The Deputy Minister reminds us of a previous exchange he had orchestrated. The Governor of Kuneitra was standing on the Syrian side, he – a member of the Israeli Cabinet and a close contact of Prime Minister Netanyahu – standing on our side, and the prospects of peace real. Israel is exporting Golan Heights apples to Syria and other Arab countries. It can likewise export other products and commodities, but more importantly, it can provide knowledge and experience – in agriculture and industry.

The Deputy Minister’s vision and enthusiasm are contagious. Peace looks achievable, we can see it just beyond the separating fences, feel it in the warm sunny day. Suddenly, it eludes us, reminding that the Syrian Arab Republic that gained independence on April 17th, 1946, from the League of Nations mandate under French administration and is currently ruled by President Bashar al-Asad does not truly want peace. It remains in a state of war against Israel, still seeking destruction of the Jewish Homeland.

I am reminded of the endless possibilities that exist between members of the same families in Florida and Cuba.
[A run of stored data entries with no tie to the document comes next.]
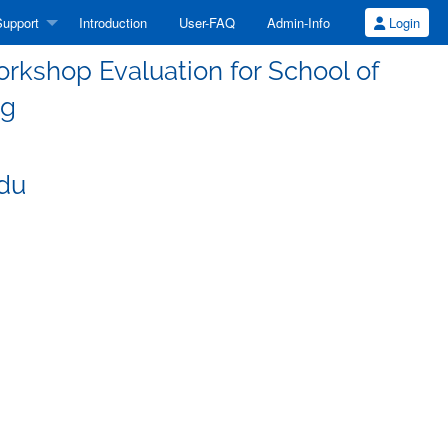
upport
Introduction
User-FAQ
Admin-Info
Login
kshop Evaluation for School of
ng
edu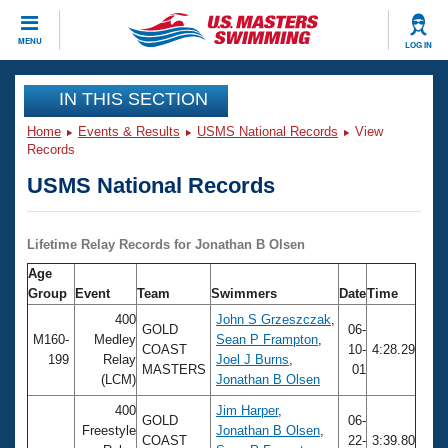
CLOSE
MENU
LOG IN
Training
IN THIS SECTION
Home
Events & Results
USMS National Records
View
Workout Library
Events
Records
USMS National Records
Articles And Videos
Calendar Of Events
Club Finder
Swimming 101
Lifetime Relay Records for Jonathan B Olsen
Virtual And Fitness Events
Workout Library
Age
Training Plans
Group
Event
Team
Swimmers
Date
Time
2026 Summer Nationals
About Us
400
John S Grzeszczak
,
GOLD
06-
Swimming Guides
M160-
Medley
Sean P Frampton
,
National Championships
COAST
10-
4:28.29
199
Relay
Joel J Burns
,
MASTERS
01
What Is Masters Swimming?
(LCM)
Jonathan B Olsen
Video Stroke Analysis
Join
Results And Rankings
400
Jim Harper
,
USMS Community
GOLD
06-
Freestyle
Jonathan B Olsen
,
Club Finder
COAST
22-
3:39.80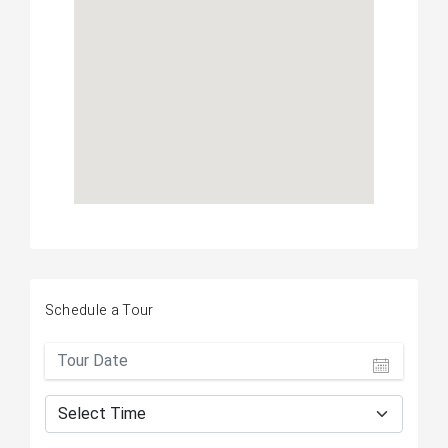
Schedule a Tour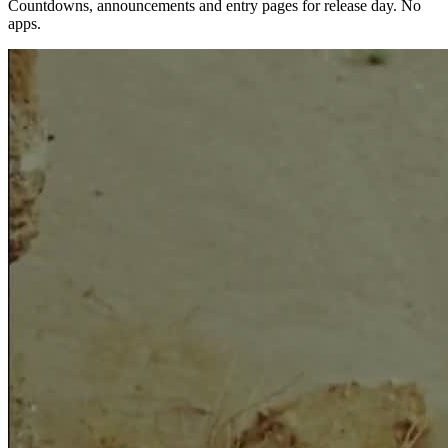
Countdowns, announcements and entry pages for release day. No
apps.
I look around certain a day will come when I visit here again, show my passport and be allowed to cross by foot to be greeted on the other side by a driver who will take me onward on my journey.

For decades Israelis dreamed of visiting Petra in Jordan, considered a wonder of the world. Many young dreamers tried to reach Petra, and gave their lives for that adventure; still others’ fates remain unknown. Jordan and Israel were enemies once, the countries at war. Today, one can take a day’s excursion from Eilat, Israel, to Petra, Jordan. How close and possible this is to becoming a reality between Israel and Syria, right here at the Kuneitra border crossing.